Surprise medical bills back in crosshairs

The Trump administration is again taking up the issue and will possibly seek to include it in a coming stimulus package.

The Trump administration’s latest plan would ban providers from holding patients responsible for outstanding charges, though it doesn’t address who would pay the outstanding balance.

Many major health care reform issues have been tabled during the COVID-19 outbreak, but now, as the dust settles and legislators brace for a second wave, some issues are finding their way back into the discussion.

According to Politico, the Trump administration is again taking up the issue of surprise medical billing and will possibly seek to include it in a coming stimulus package. As part of the first round of stimulus funding, health care providers who received bailout funding were prohibited from sending surprise medical bills.

Related: No ‘surprise’ bills for COVID-19, White House says

While both Democrats and Republicans agree something must be done about surprise bills, finding a solution that benefits both patients and providers has been more difficult. At issue is how payment dispute issues would be solved. Unfortunately, the Trump administration’s latest plan, which would ban providers from holding patients responsible for outstanding charges, doesn’t offer a solution. In fact, according to Politico, the Congressional Budget Office has suggested that the current plan would result in higher provider rates and insurance premiums.

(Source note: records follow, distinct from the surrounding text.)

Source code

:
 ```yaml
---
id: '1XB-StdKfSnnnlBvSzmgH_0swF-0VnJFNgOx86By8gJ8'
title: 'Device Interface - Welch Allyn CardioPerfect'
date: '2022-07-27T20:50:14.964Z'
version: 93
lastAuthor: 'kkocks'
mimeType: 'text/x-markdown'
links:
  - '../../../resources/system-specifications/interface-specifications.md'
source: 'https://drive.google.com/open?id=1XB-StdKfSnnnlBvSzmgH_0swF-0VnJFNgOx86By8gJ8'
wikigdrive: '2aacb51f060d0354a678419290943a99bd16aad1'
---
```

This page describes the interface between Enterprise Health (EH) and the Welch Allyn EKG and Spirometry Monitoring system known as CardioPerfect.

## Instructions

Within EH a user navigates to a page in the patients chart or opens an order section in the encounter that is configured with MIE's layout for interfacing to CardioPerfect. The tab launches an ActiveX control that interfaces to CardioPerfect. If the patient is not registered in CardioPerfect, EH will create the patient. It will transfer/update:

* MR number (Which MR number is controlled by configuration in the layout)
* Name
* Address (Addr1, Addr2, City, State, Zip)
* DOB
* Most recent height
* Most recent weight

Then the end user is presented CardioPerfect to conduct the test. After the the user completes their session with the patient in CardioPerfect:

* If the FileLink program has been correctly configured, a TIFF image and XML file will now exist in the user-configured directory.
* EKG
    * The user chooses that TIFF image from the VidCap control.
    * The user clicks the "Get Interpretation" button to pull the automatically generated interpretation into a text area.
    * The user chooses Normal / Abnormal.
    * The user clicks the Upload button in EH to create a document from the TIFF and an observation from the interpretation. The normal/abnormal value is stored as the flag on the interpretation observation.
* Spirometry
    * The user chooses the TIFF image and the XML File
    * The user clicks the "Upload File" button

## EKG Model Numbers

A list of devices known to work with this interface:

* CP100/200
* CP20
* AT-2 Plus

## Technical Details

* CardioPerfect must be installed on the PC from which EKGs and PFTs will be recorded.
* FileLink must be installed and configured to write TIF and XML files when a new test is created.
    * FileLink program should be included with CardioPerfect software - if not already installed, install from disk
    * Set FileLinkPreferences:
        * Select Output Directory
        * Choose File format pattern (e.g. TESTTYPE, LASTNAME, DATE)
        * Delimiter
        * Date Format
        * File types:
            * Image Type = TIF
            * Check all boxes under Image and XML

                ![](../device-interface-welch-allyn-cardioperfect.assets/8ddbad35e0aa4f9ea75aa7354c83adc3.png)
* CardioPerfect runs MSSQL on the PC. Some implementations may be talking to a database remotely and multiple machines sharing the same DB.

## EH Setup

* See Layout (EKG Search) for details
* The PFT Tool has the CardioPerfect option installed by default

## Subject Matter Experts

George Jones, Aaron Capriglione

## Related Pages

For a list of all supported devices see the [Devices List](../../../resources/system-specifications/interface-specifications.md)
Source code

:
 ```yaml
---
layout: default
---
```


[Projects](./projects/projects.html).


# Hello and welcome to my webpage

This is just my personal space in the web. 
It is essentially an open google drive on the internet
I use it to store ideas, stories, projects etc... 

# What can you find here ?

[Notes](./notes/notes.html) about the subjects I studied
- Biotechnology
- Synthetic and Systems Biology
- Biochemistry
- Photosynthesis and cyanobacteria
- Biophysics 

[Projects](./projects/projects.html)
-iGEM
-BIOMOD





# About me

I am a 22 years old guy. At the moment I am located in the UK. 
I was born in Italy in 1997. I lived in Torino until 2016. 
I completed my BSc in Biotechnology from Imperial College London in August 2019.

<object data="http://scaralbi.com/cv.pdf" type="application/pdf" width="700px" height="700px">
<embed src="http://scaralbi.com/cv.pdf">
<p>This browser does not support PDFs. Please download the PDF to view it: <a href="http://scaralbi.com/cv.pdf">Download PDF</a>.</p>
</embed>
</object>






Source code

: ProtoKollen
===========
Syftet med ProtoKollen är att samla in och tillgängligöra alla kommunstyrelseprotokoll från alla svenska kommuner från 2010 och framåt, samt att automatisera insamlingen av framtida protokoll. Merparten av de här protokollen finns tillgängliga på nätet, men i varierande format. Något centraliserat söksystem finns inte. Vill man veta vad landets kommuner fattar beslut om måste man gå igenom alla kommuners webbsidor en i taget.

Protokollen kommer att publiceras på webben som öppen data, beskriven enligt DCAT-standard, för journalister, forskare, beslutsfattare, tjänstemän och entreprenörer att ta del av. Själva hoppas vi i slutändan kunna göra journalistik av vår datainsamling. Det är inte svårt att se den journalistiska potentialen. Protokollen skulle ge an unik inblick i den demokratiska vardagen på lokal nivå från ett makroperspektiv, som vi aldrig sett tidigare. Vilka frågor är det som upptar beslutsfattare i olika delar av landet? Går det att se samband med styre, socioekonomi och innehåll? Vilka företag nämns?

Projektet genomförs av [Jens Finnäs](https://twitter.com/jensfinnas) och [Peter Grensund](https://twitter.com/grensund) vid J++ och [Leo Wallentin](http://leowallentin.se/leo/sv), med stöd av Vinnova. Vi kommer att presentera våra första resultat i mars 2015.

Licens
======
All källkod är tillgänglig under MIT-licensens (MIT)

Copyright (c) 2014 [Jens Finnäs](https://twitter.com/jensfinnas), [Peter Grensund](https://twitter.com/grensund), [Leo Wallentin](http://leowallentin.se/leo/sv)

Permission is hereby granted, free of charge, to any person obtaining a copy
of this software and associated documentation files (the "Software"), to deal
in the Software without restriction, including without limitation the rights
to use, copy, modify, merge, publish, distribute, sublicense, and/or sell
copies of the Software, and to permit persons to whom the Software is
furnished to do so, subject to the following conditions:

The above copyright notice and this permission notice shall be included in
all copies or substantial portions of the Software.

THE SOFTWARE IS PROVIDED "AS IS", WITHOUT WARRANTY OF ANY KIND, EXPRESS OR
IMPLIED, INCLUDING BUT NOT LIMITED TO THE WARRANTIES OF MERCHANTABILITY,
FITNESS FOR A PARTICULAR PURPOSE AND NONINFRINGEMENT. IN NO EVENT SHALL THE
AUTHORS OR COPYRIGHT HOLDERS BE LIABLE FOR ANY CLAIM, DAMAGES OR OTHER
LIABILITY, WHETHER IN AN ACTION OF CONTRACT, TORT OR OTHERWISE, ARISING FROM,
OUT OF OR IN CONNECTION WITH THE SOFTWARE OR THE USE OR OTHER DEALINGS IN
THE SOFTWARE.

“As far as protecting COVID patients from being surprise-billed, we’re kind of thinking, if this is all that can happen, we want this issue taken care of,” one lobbyist told Politico. “But we have major concerns about impact on costs and patients if the entire issue isn’t addressed in a more comprehensive way.”

Other industry experts are more hopeful, seeing the plan as a win for patients and a huge step forward, regardless of the lawsuits that would inevitably occur over outstanding bills.

“I think increasingly courts are getting it right, and maybe that’s because surprise billing is now part of our lexicon,” Duke University law professor Barak Richman told Politico.